» EXERCISE GOAL
Copy every line of the records below word for word, keeping each field name and value unchanged.

» PROVIDED DATA
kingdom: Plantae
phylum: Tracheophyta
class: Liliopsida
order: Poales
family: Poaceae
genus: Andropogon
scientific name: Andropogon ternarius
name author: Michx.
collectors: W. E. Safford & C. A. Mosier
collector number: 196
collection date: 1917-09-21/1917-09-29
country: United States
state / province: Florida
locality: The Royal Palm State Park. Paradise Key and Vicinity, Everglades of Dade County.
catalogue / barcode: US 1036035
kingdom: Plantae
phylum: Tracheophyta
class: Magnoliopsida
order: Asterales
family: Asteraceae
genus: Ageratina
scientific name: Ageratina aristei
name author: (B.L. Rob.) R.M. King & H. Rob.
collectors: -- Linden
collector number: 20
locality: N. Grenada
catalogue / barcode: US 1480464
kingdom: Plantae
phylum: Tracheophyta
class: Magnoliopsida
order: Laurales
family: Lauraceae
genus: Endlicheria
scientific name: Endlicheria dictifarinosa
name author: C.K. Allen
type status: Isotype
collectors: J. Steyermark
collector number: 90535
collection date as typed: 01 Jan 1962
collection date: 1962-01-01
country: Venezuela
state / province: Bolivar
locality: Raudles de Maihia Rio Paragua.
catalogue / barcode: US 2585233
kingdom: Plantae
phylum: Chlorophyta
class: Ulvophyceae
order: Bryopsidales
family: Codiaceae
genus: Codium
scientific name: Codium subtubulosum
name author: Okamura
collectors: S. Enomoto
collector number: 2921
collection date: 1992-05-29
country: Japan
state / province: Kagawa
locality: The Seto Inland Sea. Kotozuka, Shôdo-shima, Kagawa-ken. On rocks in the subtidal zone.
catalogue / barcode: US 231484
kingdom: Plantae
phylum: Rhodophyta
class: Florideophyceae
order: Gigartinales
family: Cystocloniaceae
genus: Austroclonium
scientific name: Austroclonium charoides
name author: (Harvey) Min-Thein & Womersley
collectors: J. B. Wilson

» FINISHED TASK
kingdom: Plantae
phylum: Tracheophyta
class: Liliopsida
order: Poales
family: Poaceae
genus: Andropogon
scientific name: Andropogon ternarius
name author: Michx.
collectors: W. E. Safford & C. A. Mosier
collector number: 196
collection date: 1917-09-21/1917-09-29
country: United States
state / province: Florida
locality: The Royal Palm State Park. Paradise Key and Vicinity, Everglades of Dade County.
catalogue / barcode: US 1036035
kingdom: Plantae
phylum: Tracheophyta
class: Magnoliopsida
order: Asterales
family: Asteraceae
genus: Ageratina
scientific name: Ageratina aristei
name author: (B.L. Rob.) R.M. King & H. Rob.
collectors: -- Linden
collector number: 20
locality: N. Grenada
catalogue / barcode: US 1480464
kingdom: Plantae
phylum: Tracheophyta
class: Magnoliopsida
order: Laurales
family: Lauraceae
genus: Endlicheria
scientific name: Endlicheria dictifarinosa
name author: C.K. Allen
type status: Isotype
collectors: J. Steyermark
collector number: 90535
collection date as typed: 01 Jan 1962
collection date: 1962-01-01
country: Venezuela
state / province: Bolivar
locality: Raudles de Maihia Rio Paragua.
catalogue / barcode: US 2585233
kingdom: Plantae
phylum: Chlorophyta
class: Ulvophyceae
order: Bryopsidales
family: Codiaceae
genus: Codium
scientific name: Codium subtubulosum
name author: Okamura
collectors: S. Enomoto
collector number: 2921
collection date: 1992-05-29
country: Japan
state / province: Kagawa
locality: The Seto Inland Sea. Kotozuka, Shôdo-shima, Kagawa-ken. On rocks in the subtidal zone.
catalogue / barcode: US 231484
kingdom: Plantae
phylum: Rhodophyta
class: Florideophyceae
order: Gigartinales
family: Cystocloniaceae
genus: Austroclonium
scientific name: Austroclonium charoides
name author: (Harvey) Min-Thein & Womersley
collectors: J. B. Wilson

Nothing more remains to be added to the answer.